WHAT YOU WILL DO =>
Only the lines below from the one containing "focal_35mm: 14" through the last line should be set down, exactly as written and with no pictures.
----------------------------------------
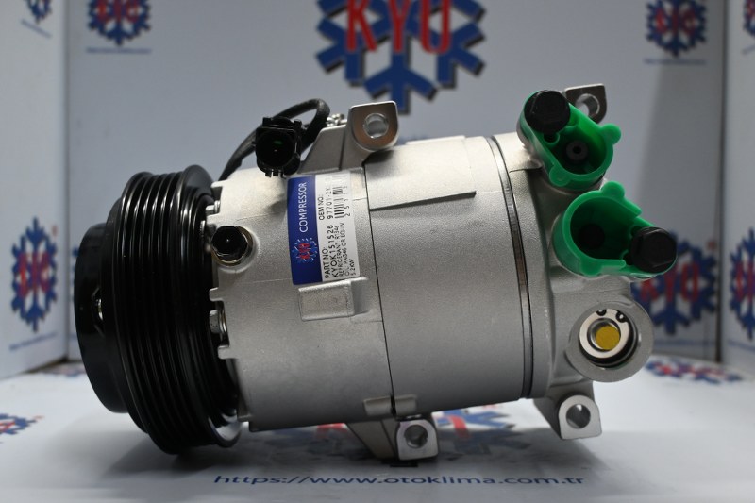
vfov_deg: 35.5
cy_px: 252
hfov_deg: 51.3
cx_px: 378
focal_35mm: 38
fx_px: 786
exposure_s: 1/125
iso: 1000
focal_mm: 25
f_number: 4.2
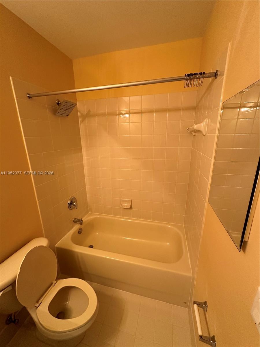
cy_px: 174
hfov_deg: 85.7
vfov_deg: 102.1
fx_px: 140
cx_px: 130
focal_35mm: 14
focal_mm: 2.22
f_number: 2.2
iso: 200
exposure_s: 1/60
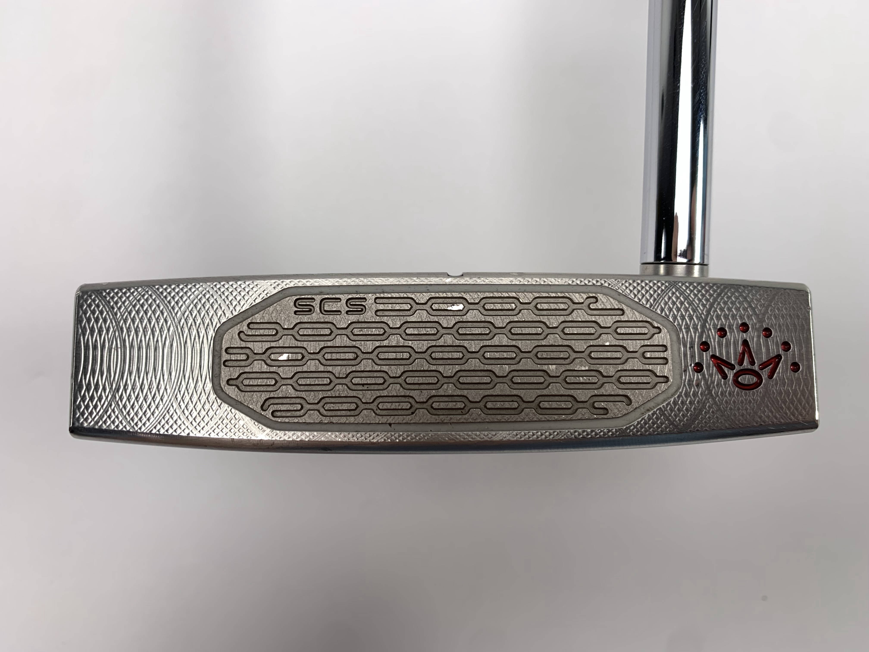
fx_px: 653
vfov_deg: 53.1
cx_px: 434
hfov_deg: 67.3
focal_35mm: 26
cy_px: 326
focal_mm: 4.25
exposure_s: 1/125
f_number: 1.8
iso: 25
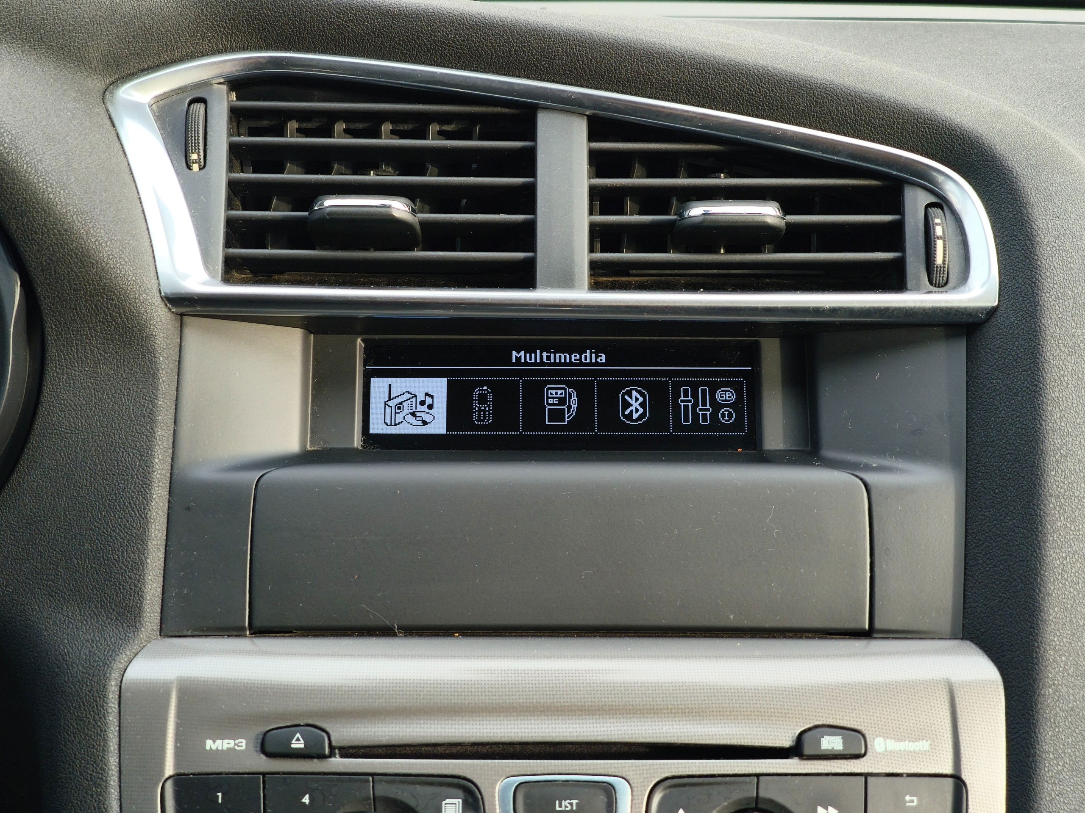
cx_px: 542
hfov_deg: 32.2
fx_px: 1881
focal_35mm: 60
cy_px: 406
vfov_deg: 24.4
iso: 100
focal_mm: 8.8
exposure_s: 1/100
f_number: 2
----------------------------------------
SOLUTION TO THIS EXERCISE =>
focal_35mm: 14
focal_mm: 2.22
f_number: 2.2
iso: 200
exposure_s: 1/60
fx_px: 653
vfov_deg: 53.1
cx_px: 434
hfov_deg: 67.3
focal_35mm: 26
cy_px: 326
focal_mm: 4.25
exposure_s: 1/125
f_number: 1.8
iso: 25
cx_px: 542
hfov_deg: 32.2
fx_px: 1881
focal_35mm: 60
cy_px: 406
vfov_deg: 24.4
iso: 100
focal_mm: 8.8
exposure_s: 1/100
f_number: 2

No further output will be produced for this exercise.